<<<<
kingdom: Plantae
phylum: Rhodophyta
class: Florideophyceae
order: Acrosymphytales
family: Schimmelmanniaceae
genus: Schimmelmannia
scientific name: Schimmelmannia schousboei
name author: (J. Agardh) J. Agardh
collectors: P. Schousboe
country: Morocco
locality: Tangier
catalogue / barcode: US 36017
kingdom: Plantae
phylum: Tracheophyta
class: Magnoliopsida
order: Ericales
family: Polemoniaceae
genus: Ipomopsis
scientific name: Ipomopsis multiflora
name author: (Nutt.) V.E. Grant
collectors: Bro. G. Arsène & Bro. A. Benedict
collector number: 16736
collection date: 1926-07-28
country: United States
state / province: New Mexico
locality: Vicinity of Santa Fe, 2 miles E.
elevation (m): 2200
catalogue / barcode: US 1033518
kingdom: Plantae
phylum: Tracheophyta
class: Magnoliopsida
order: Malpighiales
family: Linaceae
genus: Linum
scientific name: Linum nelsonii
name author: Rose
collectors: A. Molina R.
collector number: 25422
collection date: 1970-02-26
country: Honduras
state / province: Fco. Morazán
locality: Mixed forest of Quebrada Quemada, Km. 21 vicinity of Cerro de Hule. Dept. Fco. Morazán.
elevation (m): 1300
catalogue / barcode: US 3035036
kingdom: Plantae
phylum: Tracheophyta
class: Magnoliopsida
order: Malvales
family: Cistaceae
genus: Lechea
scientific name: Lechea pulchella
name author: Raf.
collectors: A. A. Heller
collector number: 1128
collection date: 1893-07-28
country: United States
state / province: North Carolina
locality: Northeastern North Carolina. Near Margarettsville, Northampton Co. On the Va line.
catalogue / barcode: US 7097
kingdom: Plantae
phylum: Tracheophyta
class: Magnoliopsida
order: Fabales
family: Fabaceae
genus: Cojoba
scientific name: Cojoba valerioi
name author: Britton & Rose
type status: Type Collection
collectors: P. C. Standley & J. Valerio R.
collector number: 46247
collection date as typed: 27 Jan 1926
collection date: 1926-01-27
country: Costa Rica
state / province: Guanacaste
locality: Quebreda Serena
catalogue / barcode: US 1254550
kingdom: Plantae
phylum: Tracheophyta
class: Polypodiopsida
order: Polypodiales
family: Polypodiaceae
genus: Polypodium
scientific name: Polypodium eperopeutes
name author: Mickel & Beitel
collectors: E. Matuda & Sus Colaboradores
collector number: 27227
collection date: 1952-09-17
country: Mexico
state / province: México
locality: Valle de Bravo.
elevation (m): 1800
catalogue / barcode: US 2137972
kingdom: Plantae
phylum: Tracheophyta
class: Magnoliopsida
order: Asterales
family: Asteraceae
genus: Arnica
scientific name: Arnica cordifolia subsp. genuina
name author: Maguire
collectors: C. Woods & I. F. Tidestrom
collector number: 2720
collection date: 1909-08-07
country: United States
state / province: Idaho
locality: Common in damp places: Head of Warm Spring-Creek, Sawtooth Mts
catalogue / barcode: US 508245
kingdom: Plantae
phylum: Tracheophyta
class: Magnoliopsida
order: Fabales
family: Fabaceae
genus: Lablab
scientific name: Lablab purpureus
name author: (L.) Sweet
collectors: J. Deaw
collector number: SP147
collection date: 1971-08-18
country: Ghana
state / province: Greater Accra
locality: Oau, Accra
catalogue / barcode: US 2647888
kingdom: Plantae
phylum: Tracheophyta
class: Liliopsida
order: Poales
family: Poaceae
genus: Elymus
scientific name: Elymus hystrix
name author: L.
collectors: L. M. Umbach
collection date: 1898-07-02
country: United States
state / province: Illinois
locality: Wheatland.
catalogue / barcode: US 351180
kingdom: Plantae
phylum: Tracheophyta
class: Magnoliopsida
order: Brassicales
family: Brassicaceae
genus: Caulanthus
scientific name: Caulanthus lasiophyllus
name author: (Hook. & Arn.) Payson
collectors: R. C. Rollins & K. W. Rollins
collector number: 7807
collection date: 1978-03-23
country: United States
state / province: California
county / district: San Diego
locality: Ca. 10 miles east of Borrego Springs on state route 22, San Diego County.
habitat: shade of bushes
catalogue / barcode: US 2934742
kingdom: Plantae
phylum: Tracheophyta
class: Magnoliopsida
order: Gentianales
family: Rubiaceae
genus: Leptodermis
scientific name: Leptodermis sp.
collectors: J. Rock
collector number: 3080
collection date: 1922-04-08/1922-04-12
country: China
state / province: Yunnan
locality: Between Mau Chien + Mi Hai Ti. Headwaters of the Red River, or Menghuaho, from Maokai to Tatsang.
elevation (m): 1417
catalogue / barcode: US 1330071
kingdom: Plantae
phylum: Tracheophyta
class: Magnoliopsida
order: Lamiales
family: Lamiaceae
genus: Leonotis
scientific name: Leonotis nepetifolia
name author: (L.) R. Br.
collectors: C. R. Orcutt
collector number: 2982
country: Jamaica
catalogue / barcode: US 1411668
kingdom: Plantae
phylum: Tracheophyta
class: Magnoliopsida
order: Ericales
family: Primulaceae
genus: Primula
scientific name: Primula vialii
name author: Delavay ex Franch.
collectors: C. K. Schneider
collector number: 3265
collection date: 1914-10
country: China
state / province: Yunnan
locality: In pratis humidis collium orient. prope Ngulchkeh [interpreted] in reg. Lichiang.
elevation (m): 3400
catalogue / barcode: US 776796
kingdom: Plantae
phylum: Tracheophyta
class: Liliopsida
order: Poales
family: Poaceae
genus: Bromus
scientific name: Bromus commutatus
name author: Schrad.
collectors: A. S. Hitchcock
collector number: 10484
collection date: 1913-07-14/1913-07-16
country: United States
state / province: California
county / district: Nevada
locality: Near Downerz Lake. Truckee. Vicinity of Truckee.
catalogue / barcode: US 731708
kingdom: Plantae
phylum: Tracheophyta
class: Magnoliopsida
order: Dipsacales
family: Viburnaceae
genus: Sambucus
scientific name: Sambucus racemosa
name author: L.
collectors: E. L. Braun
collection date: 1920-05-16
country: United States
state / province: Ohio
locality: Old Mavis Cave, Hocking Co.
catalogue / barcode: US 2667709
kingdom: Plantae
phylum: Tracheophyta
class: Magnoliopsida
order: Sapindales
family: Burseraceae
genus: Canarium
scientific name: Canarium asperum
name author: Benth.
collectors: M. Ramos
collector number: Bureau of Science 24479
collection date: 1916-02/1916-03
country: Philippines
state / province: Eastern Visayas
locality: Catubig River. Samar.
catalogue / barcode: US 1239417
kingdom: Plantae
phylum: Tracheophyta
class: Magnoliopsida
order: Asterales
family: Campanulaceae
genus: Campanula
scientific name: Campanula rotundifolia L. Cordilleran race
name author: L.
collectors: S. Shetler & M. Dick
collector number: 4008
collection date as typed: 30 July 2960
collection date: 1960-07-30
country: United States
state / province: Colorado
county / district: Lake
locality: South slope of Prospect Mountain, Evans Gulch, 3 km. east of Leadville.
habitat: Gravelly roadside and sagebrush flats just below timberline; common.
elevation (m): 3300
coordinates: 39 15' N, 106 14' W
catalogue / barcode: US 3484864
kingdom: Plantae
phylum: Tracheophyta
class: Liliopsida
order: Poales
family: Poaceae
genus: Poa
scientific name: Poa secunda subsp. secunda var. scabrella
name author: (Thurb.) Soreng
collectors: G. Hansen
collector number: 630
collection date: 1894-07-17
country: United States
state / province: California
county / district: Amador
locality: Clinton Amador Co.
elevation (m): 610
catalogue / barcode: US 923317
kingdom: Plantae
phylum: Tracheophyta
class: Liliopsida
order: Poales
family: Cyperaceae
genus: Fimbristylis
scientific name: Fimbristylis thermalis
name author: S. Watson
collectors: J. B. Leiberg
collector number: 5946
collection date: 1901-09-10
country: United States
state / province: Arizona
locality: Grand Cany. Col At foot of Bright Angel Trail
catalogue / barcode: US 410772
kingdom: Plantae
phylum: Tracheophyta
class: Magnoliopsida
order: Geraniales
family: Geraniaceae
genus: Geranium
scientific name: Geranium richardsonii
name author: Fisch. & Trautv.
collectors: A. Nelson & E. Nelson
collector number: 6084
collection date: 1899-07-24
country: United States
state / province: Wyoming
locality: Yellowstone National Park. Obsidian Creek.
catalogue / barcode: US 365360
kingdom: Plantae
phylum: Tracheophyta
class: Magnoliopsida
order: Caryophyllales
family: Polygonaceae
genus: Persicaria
>>>>
*Exercise task:* Please format the stretch of the data above from the line containing "catalogue / barcode: US 2137972" through the line containing "collector number: 7807" as a numbered list, leaving out any blank lines.

*Solution to this exercise:*
1. catalogue / barcode: US 2137972
2. kingdom: Plantae
3. phylum: Tracheophyta
4. class: Magnoliopsida
5. order: Asterales
6. family: Asteraceae
7. genus: Arnica
8. scientific name: Arnica cordifolia subsp. genuina
9. name author: Maguire
10. collectors: C. Woods & I. F. Tidestrom
11. collector number: 2720
12. collection date: 1909-08-07
13. country: United States
14. state / province: Idaho
15. locality: Common in damp places: Head of Warm Spring-Creek, Sawtooth Mts
16. catalogue / barcode: US 508245
17. kingdom: Plantae
18. phylum: Tracheophyta
19. class: Magnoliopsida
20. order: Fabales
21. family: Fabaceae
22. genus: Lablab
23. scientific name: Lablab purpureus
24. name author: (L.) Sweet
25. collectors: J. Deaw
26. collector number: SP147
27. collection date: 1971-08-18
28. country: Ghana
29. state / province: Greater Accra
30. locality: Oau, Accra
31. catalogue / barcode: US 2647888
32. kingdom: Plantae
33. phylum: Tracheophyta
34. class: Liliopsida
35. order: Poales
36. family: Poaceae
37. genus: Elymus
38. scientific name: Elymus hystrix
39. name author: L.
40. collectors: L. M. Umbach
41. collection date: 1898-07-02
42. country: United States
43. state / province: Illinois
44. locality: Wheatland.
45. catalogue / barcode: US 351180
46. kingdom: Plantae
47. phylum: Tracheophyta
48. class: Magnoliopsida
49. order: Brassicales
50. family: Brassicaceae
51. genus: Caulanthus
52. scientific name: Caulanthus lasiophyllus
53. name author: (Hook. & Arn.) Payson
54. collectors: R. C. Rollins & K. W. Rollins
55. collector number: 7807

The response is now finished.